The coffee became VERY inconsistent as a flood of new people appeared on the machine, until it finally became consistent again....consistently terrible! And the food too, pastries became limp and unflaky, panini became dull, using what I suspect is tasty cheese in lieu of the provolone from before and a giant chocolate fondue counter was set up! Waah? I began to go around the corner to Carlton Espresso Bar, where they serve a great little coffee and damn fine pizzas and panini like fare. But I felt like I was cheating. Sleeping with a younger, firmer and more attractive girl. So I went back last week. I wanted so hard for it to be good again.... we ordered 2 hot chocolates and two chocolate cannoli... and I knew we were in for disappointment when the hot chocolate arrived and the foam looked like pubic hair. It took me ten minutes to bring myself to have a sip without gagging and when I did it was soooo sweet. Now, lovers of a good hot chocolate know that for it to be good, it should be slightly bitter- so that you can taste the chocolate. All this thing tasted of was sugar. Revolting. And as for the canolli, the hitherto ever reliable Brunetti standby, the filling was over sweet, the pastry almost oily in its consistency.

Alas, as the demise of Brunetti's seems complete, I will continue to go to the Carlton Espresso Bar. It is a great place. But any true Italian would be equally sad at having to change their café due to a demise in quality. Indeed, it would not stand well at all.

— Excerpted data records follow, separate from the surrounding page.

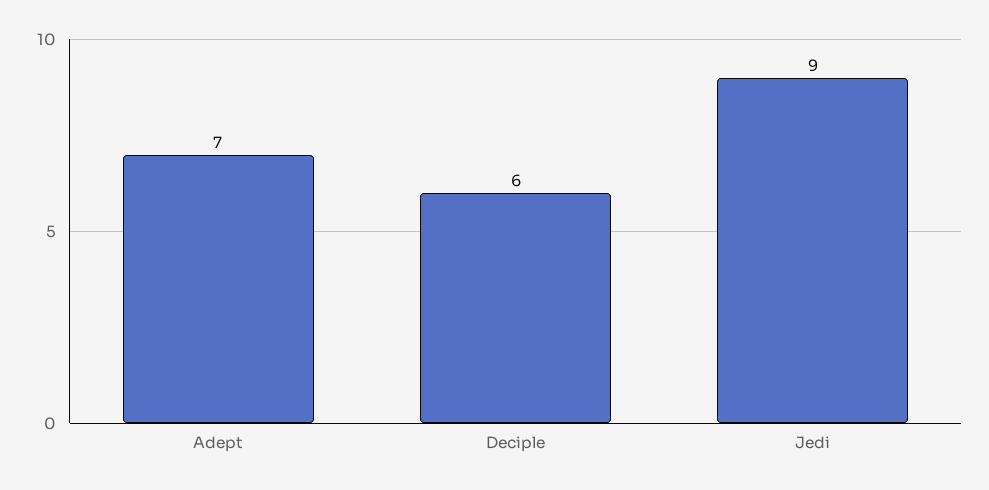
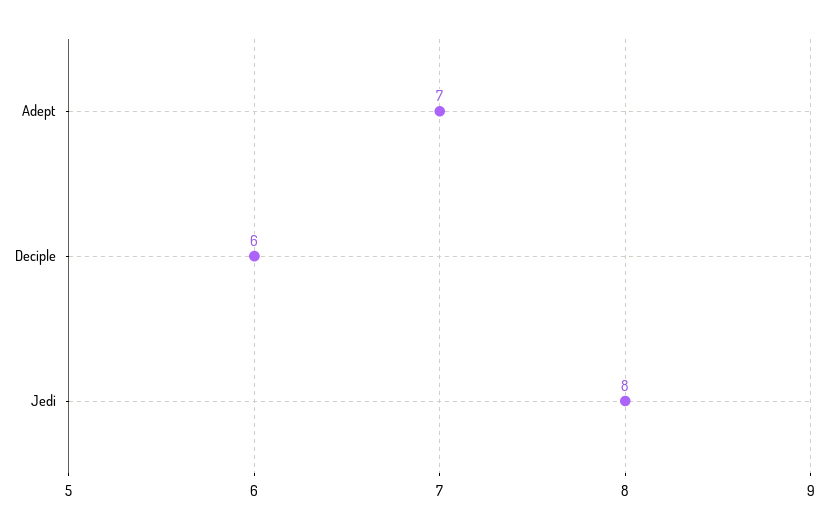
  {
    "Adept": 7,
    "Deciple": 6,
-   "Jedi": 9
+   "Jedi": 8
  }

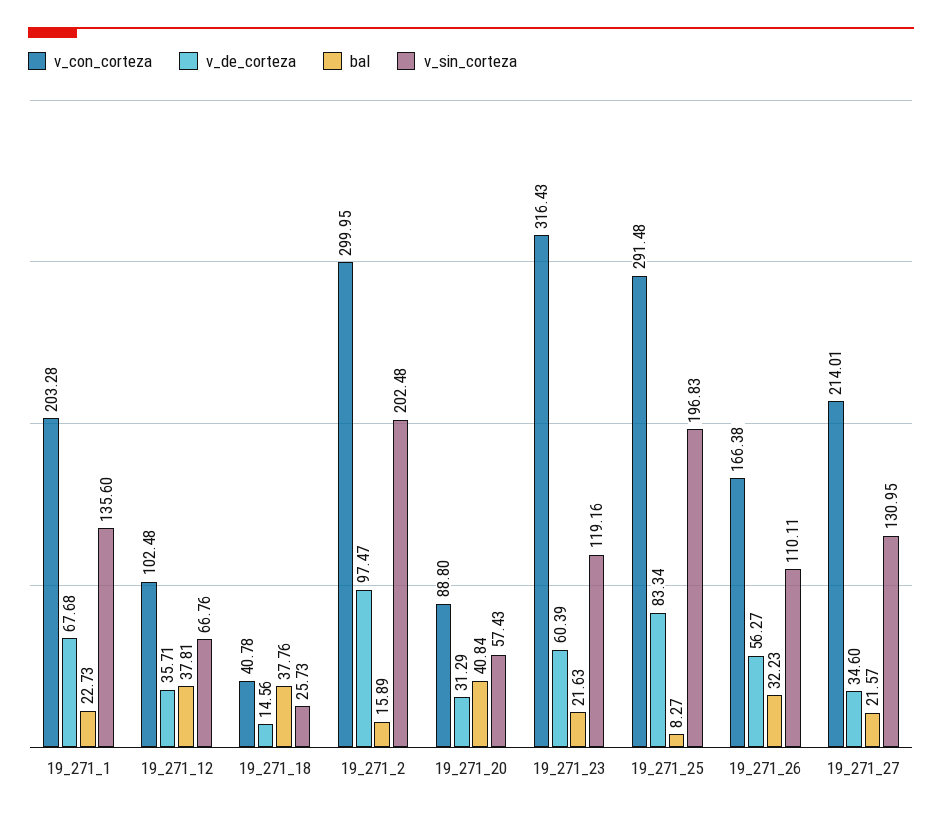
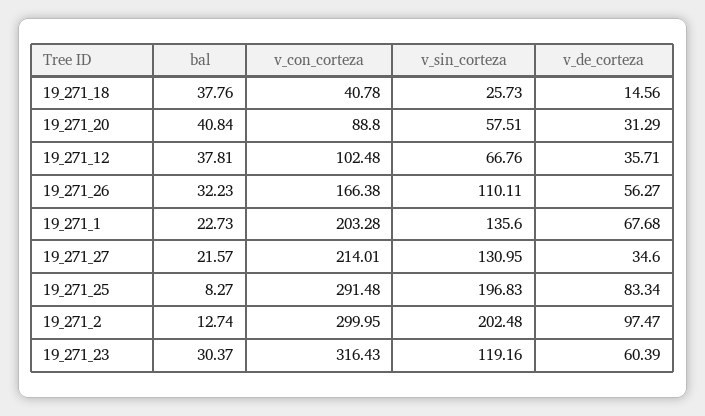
  {
    "v_con_corteza": {
      "19_271_1": 203.28,
      "19_271_12": 102.48,
      "19_271_18": 40.78,
      "19_271_2": 299.95,
      "19_271_20": 88.8,
      "19_271_23": 316.43,
      "19_271_25": 291.48,
      "19_271_26": 166.38,
      "19_271_27": 214.01
    },
    "v_de_corteza": {
      "19_271_1": 67.68,
      "19_271_12": 35.71,
      "19_271_18": 14.56,
      "19_271_2": 97.47,
      "19_271_20": 31.29,
      "19_271_23": 60.39,
      "19_271_25": 83.34,
      "19_271_26": 56.27,
      "19_271_27": 34.6
    },
    "bal": {
      "19_271_1": 22.73,
      "19_271_12": 37.81,
      "19_271_18": 37.76,
-     "19_271_2": 15.89,
+     "19_271_2": 12.74,
      "19_271_20": 40.84,
-     "19_271_23": 21.63,
+     "19_271_23": 30.37,
      "19_271_25": 8.27,
      "19_271_26": 32.23,
      "19_271_27": 21.57
    },
    "v_sin_corteza": {
      "19_271_1": 135.6,
      "19_271_12": 66.76,
      "19_271_18": 25.73,
      "19_271_2": 202.48,
-     "19_271_20": 57.43,
+     "19_271_20": 57.51,
      "19_271_23": 119.16,
      "19_271_25": 196.83,
      "19_271_26": 110.11,
      "19_271_27": 130.95
    }
  }

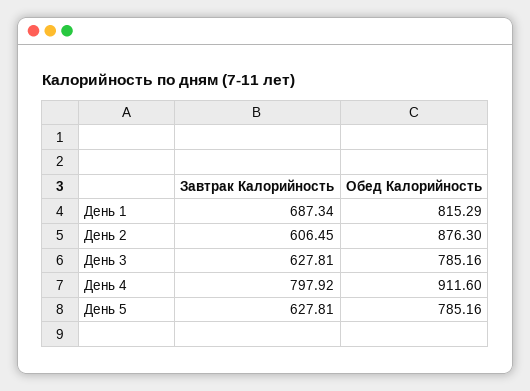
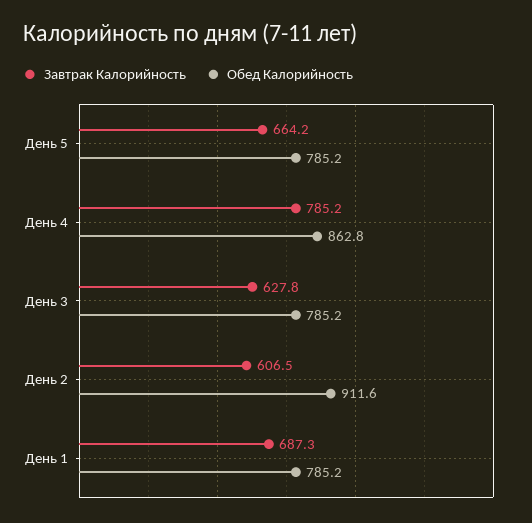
  {
    "Завтрак Калорийность": {
      "День 1": 687.34,
      "День 2": 606.45,
      "День 3": 627.81,
-     "День 4": 797.92,
+     "День 4": 785.2,
-     "День 5": 627.81
+     "День 5": 664.2
    },
    "Обед Калорийность": {
-     "День 1": 815.29,
+     "День 1": 785.2,
-     "День 2": 876.3,
+     "День 2": 911.6,
      "День 3": 785.16,
-     "День 4": 911.6,
+     "День 4": 862.8,
      "День 5": 785.16
    }
  }

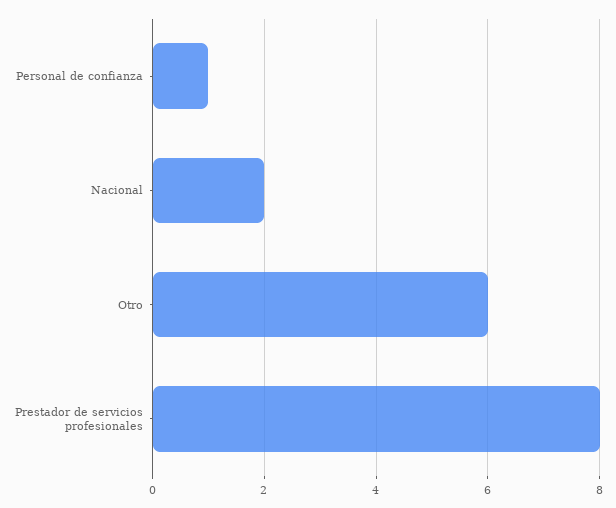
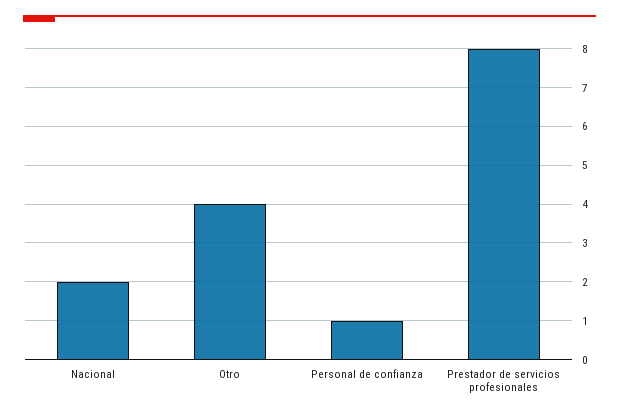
  {
    "Personal de confianza": 1,
    "Nacional": 2,
-   "Otro": 6,
+   "Otro": 4,
    "Prestador de servicios profesionales": 8
  }

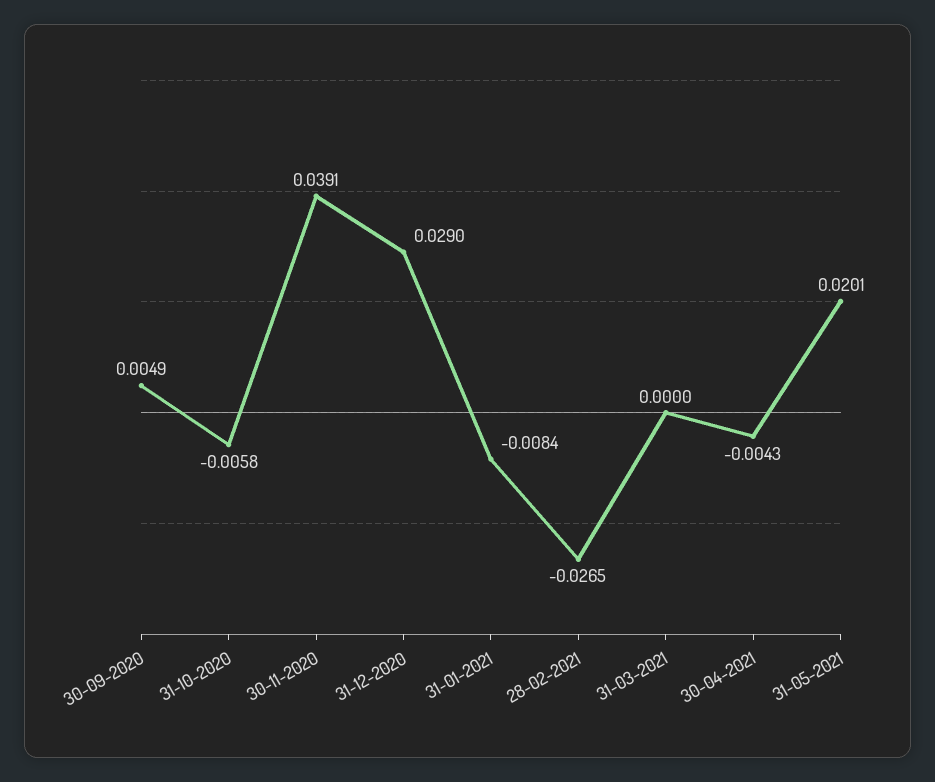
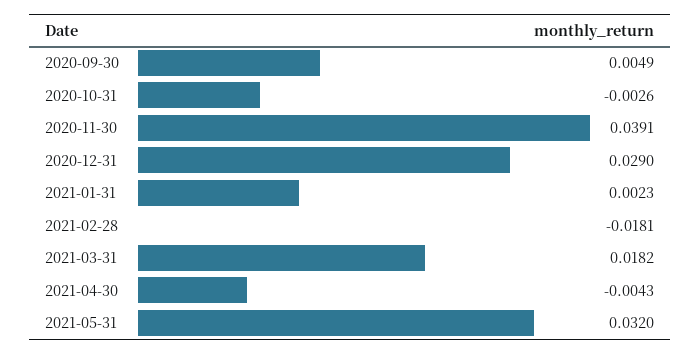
  {
    "30-09-2020": 0.0049,
-   "31-10-2020": -0.0058,
+   "31-10-2020": -0.0026,
    "30-11-2020": 0.0391,
    "31-12-2020": 0.029,
-   "31-01-2021": -0.0084,
+   "31-01-2021": 0.0023,
-   "28-02-2021": -0.0265,
+   "28-02-2021": -0.0181,
-   "31-03-2021": 0,
+   "31-03-2021": 0.0182,
    "30-04-2021": -0.0043,
-   "31-05-2021": 0.0201
+   "31-05-2021": 0.032
  }

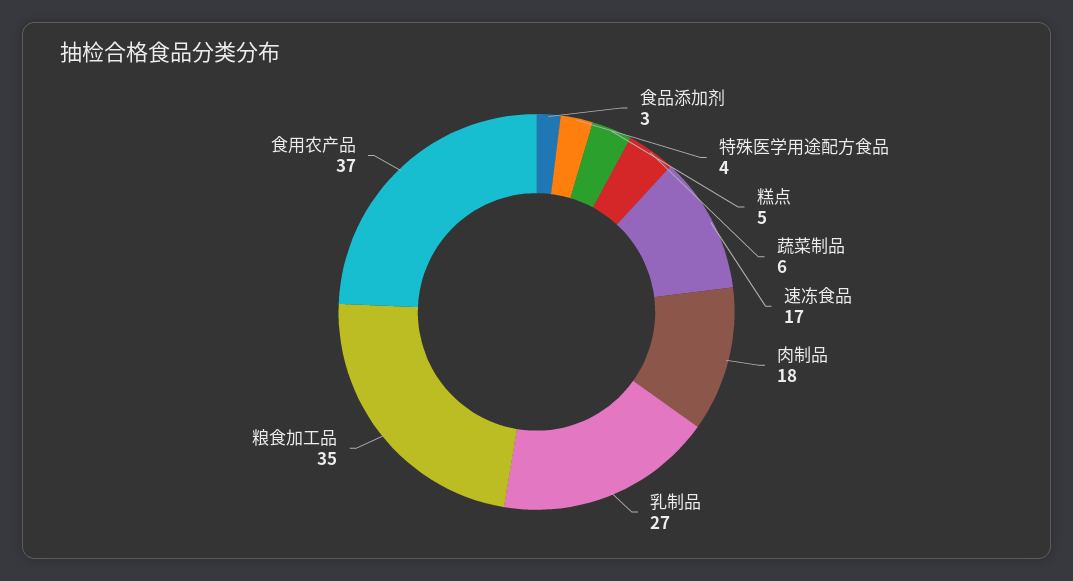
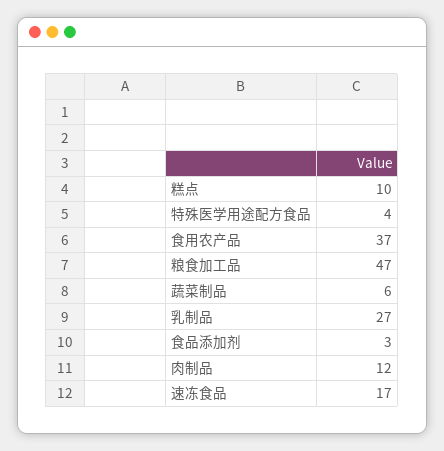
  {
    "食品添加剂": 3,
    "特殊医学用途配方食品": 4,
-   "糕点": 5,
+   "糕点": 10,
    "蔬菜制品": 6,
    "速冻食品": 17,
-   "肉制品": 18,
+   "肉制品": 12,
    "乳制品": 27,
-   "粮食加工品": 35,
+   "粮食加工品": 47,
    "食用农产品": 37
  }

The problem that has emerged is that the changing clientele have demanded less and less in terms of quality, opting instead for being seen, for parading their children in the latest offerings from the Osh Kosh B'gosh catalogue and having loud conversations about their trips to Positano, the south of France and the "cute little" boutique hotels they stayed at. This same clientele will demand larger and larger serves at the expense of the quality which shrinks and shrinks and my moans of despair grow ever louder. I urge all and sundry to take arms against a sea of mediocrity and demand more from this hitherto glorious institution. Brunetti's fans of the world unite!